Former chairman of Nissan Motors Carlos Ghosn has been detained since November 19, 2018, and has been charged with underreporting his income and was rearrested on December 21st for aggravated breach of trust. This news shook the whole world, as he has been one of the most prominent figures in the business world. According to media reports, the language barrier has been problematic in the interrogation. Some reports that an interpreter has been provided for him, and others say that an English-speaking prosecutor has been handling it. This case draws attention to the Japanese judicial interpreter system.
There are three different types of judicial interpreters in criminal cases: investigation interpreter, court interpreter and defense interpreter. Investigation interpreters handle investigations and interrogations by police and prosecutors. These types of interpreters are either the employees of the police or prosecutors’ office, or the outsiders selected from a roster kept at their offices. Defense interpreters, on the other hand, work with defense attorneys to communicate with the defendants. They are registered with the Japan Federation of Bar Associations and/or Japan Legal Support Center, commonly known as “Legal Terrace.” Court interpreters are registered with courts. Therefore, in the Japanese judicial system, all these offices hire their own interpreters from separate rosters.

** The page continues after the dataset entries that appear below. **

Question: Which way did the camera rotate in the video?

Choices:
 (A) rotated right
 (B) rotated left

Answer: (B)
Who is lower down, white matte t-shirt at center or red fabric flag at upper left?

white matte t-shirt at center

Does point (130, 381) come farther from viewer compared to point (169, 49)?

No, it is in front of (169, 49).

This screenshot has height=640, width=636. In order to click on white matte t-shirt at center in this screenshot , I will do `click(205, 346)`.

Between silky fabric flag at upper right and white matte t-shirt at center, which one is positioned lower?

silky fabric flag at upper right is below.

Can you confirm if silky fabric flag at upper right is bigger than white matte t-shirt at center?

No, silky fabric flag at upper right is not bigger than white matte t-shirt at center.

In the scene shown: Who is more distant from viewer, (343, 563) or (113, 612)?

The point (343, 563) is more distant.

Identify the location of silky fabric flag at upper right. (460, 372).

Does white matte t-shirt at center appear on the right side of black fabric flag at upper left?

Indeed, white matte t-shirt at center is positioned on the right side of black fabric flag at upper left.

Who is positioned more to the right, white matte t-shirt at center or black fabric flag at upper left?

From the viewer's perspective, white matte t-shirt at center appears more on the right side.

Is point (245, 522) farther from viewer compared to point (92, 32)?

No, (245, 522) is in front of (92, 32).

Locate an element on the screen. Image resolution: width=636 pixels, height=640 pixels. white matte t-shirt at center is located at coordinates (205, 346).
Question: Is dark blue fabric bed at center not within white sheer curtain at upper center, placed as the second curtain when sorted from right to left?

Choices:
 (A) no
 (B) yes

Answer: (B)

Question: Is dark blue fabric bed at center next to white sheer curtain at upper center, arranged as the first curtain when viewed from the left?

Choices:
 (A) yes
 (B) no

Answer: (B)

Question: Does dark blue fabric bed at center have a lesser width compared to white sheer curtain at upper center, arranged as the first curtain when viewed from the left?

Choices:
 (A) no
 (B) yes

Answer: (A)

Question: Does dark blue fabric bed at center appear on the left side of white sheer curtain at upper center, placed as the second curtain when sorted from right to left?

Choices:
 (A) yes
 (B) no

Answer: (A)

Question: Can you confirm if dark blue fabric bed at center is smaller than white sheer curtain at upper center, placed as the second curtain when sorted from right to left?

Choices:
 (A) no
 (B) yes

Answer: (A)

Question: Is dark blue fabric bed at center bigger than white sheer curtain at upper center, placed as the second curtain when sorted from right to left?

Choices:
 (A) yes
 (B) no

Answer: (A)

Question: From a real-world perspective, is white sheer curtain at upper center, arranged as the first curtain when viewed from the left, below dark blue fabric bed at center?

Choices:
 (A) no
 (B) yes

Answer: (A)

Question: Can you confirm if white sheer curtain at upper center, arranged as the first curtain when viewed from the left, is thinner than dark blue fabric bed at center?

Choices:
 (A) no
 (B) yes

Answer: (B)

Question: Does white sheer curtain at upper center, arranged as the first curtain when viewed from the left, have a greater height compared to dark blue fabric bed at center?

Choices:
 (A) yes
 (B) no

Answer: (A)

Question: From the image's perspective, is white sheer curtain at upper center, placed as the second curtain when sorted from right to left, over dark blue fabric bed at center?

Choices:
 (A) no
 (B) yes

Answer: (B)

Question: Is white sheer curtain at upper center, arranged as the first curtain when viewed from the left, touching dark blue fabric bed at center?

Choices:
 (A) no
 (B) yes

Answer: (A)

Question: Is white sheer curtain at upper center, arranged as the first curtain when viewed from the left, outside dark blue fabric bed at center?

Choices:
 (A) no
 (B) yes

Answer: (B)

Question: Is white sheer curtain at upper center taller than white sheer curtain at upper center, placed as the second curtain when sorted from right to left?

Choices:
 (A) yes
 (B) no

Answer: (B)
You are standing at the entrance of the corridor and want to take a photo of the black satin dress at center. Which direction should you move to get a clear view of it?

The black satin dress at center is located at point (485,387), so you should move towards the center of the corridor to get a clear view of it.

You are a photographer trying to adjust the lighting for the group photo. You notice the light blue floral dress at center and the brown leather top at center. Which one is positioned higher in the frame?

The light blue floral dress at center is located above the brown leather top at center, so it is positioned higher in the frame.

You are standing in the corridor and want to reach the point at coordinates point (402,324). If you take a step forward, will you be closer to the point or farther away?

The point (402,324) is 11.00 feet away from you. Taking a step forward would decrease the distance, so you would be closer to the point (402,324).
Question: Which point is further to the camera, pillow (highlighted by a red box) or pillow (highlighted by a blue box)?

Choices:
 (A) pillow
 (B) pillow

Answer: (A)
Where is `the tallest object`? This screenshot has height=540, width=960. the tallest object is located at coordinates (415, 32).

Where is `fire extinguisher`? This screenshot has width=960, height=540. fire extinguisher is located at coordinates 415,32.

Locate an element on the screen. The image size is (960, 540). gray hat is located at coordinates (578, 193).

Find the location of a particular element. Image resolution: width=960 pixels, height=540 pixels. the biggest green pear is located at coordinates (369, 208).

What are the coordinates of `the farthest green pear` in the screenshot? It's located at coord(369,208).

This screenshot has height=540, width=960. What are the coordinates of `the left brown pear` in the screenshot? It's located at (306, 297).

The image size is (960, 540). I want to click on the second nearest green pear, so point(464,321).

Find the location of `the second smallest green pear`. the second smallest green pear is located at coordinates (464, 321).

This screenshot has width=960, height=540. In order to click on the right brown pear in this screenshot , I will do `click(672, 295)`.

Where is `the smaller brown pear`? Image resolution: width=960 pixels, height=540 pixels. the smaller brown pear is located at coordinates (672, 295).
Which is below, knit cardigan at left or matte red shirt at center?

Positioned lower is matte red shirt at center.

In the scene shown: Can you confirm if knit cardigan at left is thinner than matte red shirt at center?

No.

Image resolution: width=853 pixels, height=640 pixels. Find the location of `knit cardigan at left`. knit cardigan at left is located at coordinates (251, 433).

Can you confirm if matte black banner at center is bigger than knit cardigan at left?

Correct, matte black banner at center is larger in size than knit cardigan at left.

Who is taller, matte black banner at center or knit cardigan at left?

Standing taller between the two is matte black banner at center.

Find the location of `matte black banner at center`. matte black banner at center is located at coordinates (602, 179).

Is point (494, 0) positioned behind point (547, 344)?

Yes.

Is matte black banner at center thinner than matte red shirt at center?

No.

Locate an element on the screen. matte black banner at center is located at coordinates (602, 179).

The problem here in Japan is the insufficient level of the interpreters. Since there is no national qualification for judicial interpreters, they cannot be evaluated for their skill level. Furthermore, even though the registered interpreters are predominantly in English-Japanese, over 70% of the entire criminal cases where interpreters are required are in dire need of Chinese, Vietnamese, Portuguese and Tagalog speakers. Improvement of their interpretation skills are necessary, and so is securing more interpreters for languages other than English. The bar association and other entities are looking into establishing the national status of judicial interpreters.
Japan’s labor market is about to be open to foreigners, which will result in thousands of foreign workers moving to the country for work. There will be more non-Japanese natives being tangled in the judicial system. Securing a sufficient number of judicial interpreters, and to improve their skill levels, will be much more important then, as they will be a big part of the fate of those non-Japanese speaking defendants in the future.